Autumn Budget changes to Capital Gains Tax – what they might mean down on the farm
Tuesday, 11 December 2018
Among the more minor changes introduced in Autumn Budget 2018 were some proposed alterations to the capital gains tax (CGT) regime, which were labelled as “Private residence relief: reform of ancillary reliefs.” These have been seen primarily as a further attack on the private residential lettings market. The moves, which will take effect from April 2020, will reduce the exemption for the final period of ownership. Also, where the property has at some point been the owner’s main residence but has also been let for a period of time, we also see “lettings relief” disappear.
Currently the gain arising in the last 18 months of ownership is exempt, but this will reduce to nine months (until April 2014, the period was 36 months). The “lettings relief” that was an additional deduction from the capital gain, which could have reduced the gain by up to £40,000 for each registered owner, will also give rise to more occasions where capital gains tax may be payable.
The value of these reliefs can be significant, particularly where a property has made an appreciable gain in a relatively short period of ownership. Nonetheless, they were originally introduced to alleviate hardship. In the case of the final period relief, it would apply typically where owners had a short period where a new house was purchased but it took time for the old one to be sold, often covered by a bridging loan. The lettings relief exempted part of the gain during a period of letting. Under the proposed changes, lettings relief will apply during a period of shared occupancy with a tenant.
It’s not difficult to see why these reliefs are now seen as a way of enabling private landlords to reduce their CGT liability, but it will now bring a new area of complexity to many property transactions outside the simple “move out – move in on the same day” variety.
From the agricultural perspective, circumstances which could now give rise to a higher tax charge will include:
- Farm cottages which are used for a number of purposes over their ownership, including main residence, employee occupation and residential letting.
- Inter-family property swaps, where different members exchange houses across the farm to reflect their particular family circumstances – these can be complex at the best of times.
- Holiday letting of annexes that form part of the main residence will become more complicated and much will depend upon the physical construction of the building. Calculations could prove complex and will need to involve previous usage and planning/rating correspondence.

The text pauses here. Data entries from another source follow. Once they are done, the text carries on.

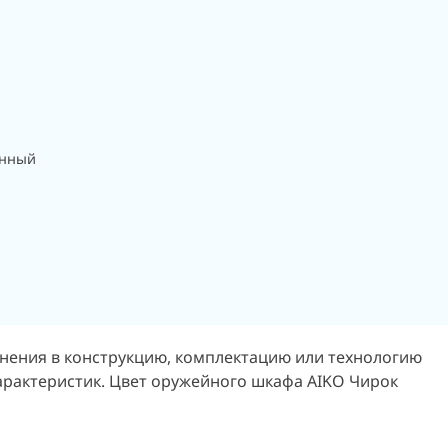
анный
енения в конструкцию, комплектацию или технологию
характеристик. Цвет оружейного шкафа AIKO Чирок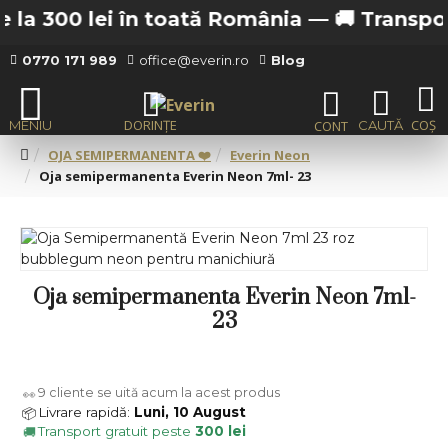
la 300 lei în toată România —
🚚 Transport g
0770 171 989
office@everin.ro
Blog
OJA SEMIPERMANENTA ❤️
Everin Neon
Oja semipermanenta Everin Neon 7ml- 23
Oja semipermanenta Everin Neon 7ml-
23
9
cliente se uită acum la acest produs
👀
Livrare rapidă:
Luni, 10 August
📦
Transport gratuit peste
300 lei
🚚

It seems likely that farmhouse B&B lettings, on the other hand, should continue to enjoy the lettings relief, since there will normally be an element of shared occupancy.

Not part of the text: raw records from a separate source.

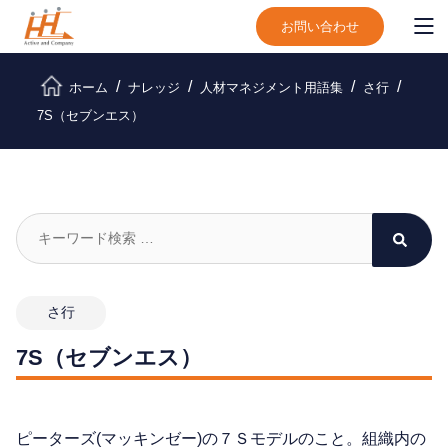
お問い合わせ
ホーム
ナレッジ
人材マネジメント用語集
さ行
7S（セブンエス）
さ行
7S（セブンエス）
ピーターズ(マッキンゼー)の７Ｓモデルのこと。組織内の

One positive development is that the proposed income tax reform of rent-a-room relief (involving lettings within your main residence) has now been shelved.

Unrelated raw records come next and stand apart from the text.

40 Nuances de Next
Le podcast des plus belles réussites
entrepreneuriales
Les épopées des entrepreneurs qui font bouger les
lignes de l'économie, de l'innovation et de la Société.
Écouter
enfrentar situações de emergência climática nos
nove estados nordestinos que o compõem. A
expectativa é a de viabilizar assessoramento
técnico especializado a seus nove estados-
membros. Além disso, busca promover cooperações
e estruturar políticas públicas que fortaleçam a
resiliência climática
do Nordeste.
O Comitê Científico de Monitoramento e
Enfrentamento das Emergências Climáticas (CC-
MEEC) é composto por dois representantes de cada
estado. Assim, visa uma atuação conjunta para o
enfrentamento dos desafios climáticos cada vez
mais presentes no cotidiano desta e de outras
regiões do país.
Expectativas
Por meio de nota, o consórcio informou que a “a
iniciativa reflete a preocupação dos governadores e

Legislation for the CGT changes will take effect from April 2020 but there will a brief period of consultation over the next few months.
Finally, from April 2020, CGT on residential property sales will become payable within 30 days of completion. Most commentators anticipated huge practical problems in gathering and agreeing valuations, which will be difficult and time consuming for the more complex transactions that are likely to give rise to chargeable gains. The Chancellor has, however, now announced that reasonable estimates of values and apportionments can be applied in order to compute provisional gains before the payment date.